First, I think we baby-boomers have contributed substantially to this phenomenon. All of us remember vividly Raymond Burr on television as Erle Stanley Gardner’s Perry Mason. In addition, major legal cases dominated the news at significant points in our lives: the Army-McCarthy hearings in the fifties, the Manson Family trials in the sixties, and the Watergate proceedings in the seventies. All of these, I believe, whetted our appetites for the “renaissance” begun with Scott Turow’s Presumed Innocent in 1987 and continued ever since by John Grisham, Jay Brandon, Lia Matera, William Bernhardt, Perri O’Shaughnessy, Paul Levine, Lisa Scottoline, Philip Margolin, Barbara Parker, and Steve Martini.

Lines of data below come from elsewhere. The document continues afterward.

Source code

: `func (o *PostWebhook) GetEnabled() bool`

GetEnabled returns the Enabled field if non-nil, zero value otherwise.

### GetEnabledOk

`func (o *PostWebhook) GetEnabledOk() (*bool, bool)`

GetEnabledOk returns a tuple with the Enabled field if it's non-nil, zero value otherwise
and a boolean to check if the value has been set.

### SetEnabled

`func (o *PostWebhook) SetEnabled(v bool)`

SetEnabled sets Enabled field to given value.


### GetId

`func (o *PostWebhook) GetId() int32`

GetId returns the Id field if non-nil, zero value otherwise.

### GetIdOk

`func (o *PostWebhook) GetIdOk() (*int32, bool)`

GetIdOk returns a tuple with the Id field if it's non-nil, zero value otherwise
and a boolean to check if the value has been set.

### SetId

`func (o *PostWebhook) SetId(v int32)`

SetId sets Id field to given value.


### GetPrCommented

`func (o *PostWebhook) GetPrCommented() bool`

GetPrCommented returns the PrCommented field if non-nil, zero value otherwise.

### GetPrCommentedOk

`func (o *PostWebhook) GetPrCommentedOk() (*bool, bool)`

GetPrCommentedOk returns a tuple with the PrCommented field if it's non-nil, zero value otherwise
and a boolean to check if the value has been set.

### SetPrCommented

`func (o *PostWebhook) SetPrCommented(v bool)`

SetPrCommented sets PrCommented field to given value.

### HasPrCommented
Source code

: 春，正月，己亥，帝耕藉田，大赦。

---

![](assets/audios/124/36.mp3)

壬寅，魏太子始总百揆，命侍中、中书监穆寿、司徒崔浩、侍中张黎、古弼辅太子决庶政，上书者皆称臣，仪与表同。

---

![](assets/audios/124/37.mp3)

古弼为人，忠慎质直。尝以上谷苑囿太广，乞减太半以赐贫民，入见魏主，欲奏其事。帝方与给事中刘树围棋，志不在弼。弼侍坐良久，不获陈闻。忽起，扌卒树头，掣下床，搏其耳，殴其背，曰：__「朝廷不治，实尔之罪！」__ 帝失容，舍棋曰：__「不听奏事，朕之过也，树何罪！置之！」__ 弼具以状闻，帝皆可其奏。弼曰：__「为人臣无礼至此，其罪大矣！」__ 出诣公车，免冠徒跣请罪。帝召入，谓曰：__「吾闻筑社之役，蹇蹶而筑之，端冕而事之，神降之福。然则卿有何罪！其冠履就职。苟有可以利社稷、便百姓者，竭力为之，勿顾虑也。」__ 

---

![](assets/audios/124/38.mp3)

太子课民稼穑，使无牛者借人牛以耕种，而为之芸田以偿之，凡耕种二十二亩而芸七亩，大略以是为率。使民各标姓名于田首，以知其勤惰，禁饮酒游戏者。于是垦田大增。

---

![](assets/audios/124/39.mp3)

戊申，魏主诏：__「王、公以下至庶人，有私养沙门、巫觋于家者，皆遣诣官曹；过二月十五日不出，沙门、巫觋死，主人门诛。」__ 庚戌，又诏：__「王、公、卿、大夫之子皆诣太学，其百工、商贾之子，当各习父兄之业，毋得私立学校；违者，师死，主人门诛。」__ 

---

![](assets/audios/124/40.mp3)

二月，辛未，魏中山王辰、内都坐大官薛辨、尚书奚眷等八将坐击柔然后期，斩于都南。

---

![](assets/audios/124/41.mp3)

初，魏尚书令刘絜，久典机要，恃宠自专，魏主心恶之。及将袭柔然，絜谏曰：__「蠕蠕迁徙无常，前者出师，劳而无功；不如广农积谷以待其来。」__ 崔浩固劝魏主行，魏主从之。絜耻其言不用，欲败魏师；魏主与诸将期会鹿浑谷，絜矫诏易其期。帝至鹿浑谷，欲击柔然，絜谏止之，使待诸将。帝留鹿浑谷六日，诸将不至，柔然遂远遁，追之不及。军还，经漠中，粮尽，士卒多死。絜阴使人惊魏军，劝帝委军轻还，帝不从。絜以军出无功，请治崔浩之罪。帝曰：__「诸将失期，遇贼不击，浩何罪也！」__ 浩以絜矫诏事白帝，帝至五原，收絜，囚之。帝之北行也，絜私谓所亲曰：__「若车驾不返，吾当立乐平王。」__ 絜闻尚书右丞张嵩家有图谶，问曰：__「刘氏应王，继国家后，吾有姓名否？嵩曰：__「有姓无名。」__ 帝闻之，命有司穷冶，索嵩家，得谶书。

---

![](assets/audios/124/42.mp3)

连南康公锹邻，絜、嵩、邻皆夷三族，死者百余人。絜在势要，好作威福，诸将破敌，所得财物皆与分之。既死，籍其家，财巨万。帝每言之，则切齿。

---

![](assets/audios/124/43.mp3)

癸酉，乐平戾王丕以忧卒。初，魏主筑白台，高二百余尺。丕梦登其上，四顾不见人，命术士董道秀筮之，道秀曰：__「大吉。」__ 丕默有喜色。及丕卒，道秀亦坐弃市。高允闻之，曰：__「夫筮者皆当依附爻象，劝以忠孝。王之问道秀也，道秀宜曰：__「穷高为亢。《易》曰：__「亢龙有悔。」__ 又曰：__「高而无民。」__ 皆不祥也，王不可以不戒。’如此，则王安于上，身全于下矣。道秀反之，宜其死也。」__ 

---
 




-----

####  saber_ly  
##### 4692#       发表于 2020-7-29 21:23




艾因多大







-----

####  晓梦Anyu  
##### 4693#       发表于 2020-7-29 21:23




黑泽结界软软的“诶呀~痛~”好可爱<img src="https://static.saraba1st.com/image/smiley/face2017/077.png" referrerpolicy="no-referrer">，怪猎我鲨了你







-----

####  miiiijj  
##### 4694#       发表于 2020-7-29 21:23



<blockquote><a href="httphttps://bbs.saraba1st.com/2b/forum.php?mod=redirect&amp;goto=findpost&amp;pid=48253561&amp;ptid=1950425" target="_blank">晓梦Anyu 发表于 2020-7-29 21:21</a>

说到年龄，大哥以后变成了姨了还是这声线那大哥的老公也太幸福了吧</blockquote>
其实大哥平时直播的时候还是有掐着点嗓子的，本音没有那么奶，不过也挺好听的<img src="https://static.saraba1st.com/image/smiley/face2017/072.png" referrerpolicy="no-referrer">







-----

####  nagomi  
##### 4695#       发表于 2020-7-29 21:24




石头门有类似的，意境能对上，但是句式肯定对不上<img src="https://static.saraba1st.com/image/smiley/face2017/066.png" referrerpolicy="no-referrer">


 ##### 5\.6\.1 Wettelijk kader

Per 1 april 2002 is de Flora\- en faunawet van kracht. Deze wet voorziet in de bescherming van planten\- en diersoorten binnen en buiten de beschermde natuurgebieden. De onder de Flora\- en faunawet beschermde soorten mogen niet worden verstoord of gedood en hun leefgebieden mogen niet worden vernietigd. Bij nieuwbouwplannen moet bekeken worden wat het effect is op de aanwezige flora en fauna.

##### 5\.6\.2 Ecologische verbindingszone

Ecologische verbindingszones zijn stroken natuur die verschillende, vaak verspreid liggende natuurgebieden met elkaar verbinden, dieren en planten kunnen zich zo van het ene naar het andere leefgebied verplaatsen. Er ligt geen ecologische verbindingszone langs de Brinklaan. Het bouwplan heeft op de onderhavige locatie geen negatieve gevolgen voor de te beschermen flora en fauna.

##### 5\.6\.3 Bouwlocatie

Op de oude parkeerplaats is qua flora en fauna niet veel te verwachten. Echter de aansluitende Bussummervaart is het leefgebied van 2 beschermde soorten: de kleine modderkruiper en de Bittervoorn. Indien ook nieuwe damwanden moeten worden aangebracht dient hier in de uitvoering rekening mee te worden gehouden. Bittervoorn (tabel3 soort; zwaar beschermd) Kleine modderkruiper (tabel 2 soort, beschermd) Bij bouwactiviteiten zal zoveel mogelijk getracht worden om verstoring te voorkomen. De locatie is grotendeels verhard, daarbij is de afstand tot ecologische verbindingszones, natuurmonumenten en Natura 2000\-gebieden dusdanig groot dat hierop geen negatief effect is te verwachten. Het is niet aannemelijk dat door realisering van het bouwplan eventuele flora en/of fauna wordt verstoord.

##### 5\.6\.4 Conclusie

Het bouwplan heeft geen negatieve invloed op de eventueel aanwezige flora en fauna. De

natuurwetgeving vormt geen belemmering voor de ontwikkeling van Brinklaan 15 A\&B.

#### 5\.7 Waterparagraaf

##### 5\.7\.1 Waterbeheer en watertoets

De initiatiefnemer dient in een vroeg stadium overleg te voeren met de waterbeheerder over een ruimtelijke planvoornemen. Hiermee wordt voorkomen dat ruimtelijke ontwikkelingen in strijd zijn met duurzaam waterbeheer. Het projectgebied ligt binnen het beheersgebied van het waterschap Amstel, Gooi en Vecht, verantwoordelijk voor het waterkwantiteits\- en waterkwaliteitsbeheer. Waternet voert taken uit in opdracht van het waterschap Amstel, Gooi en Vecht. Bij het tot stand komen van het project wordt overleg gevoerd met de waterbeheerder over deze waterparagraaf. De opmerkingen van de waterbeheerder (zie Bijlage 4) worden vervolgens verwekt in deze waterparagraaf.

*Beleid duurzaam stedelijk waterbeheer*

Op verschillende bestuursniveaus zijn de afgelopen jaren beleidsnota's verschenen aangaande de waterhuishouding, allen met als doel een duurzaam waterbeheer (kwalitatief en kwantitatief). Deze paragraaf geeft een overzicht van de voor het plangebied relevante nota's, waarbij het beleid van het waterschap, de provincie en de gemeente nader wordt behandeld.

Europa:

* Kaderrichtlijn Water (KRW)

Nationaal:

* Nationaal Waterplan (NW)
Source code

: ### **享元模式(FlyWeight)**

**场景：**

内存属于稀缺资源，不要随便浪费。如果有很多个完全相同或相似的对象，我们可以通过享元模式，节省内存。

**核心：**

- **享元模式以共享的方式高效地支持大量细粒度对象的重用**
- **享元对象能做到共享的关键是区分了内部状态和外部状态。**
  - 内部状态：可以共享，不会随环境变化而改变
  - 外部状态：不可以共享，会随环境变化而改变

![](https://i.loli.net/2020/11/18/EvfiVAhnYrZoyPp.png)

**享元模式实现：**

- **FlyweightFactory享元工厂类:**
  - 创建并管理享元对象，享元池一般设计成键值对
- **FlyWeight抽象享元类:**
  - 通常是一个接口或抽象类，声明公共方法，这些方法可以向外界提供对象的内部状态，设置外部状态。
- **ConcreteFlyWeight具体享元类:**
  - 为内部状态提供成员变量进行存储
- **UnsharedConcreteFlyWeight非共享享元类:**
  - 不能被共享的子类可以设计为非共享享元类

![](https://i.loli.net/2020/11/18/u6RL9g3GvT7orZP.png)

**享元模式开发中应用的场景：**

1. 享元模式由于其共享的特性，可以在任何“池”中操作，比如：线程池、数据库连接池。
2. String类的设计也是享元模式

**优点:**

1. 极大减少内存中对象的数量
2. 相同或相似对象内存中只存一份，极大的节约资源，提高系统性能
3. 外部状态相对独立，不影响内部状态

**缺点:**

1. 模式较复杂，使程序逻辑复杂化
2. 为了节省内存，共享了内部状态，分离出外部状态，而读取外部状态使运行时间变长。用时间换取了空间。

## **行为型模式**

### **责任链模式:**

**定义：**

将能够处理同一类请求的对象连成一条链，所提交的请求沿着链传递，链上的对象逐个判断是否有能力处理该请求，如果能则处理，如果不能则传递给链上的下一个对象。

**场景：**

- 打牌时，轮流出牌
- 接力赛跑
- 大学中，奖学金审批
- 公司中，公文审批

Also, I think people who aren’t themselves lawyers are fascinated both by how the law works–and perhaps more importantly, by how it doesn’t work–in specific areas of human relations. In effect, the author of a legal thriller is explaining the courtroom to the reader just as the writer of a medical thriller explains the operating room, with any professional jargon first identified, so the reader can vicariously experience the sense of being a litigator or a surgeon without having to plow through a textbook on Criminal Procedure or Human Anatomy.

I’m hoping this wave of popularity will last a bit longer, as my next book–currently being submitted to editors by my agent–is a legal thriller about a young Boston lawyer who grows disenchanted with her large-firm practice and allies herself with an older criminal-defense attorney. Their first case together: the brutal murder of a homeless man, allegedly by an Irish-American “hermit” living in a “cave.”

Of course, as a “recovering” lawyer myself, I have to concede one possible, if cynical, reason for the popularity of legal thrillers: Given that there are a million attorneys currently alive in this country, and that many of them are unhappy practicing law, courtroom novels are simply being bought up in huge numbers by frustrated lawyers wanting to learn the “trick” of becoming successful novelists.

Good reading to all, and thanks to Janet Rudolph for offering this opportunity to express my views.


Jeremiah Healy is the author of the John Francis Cuddy mystery series.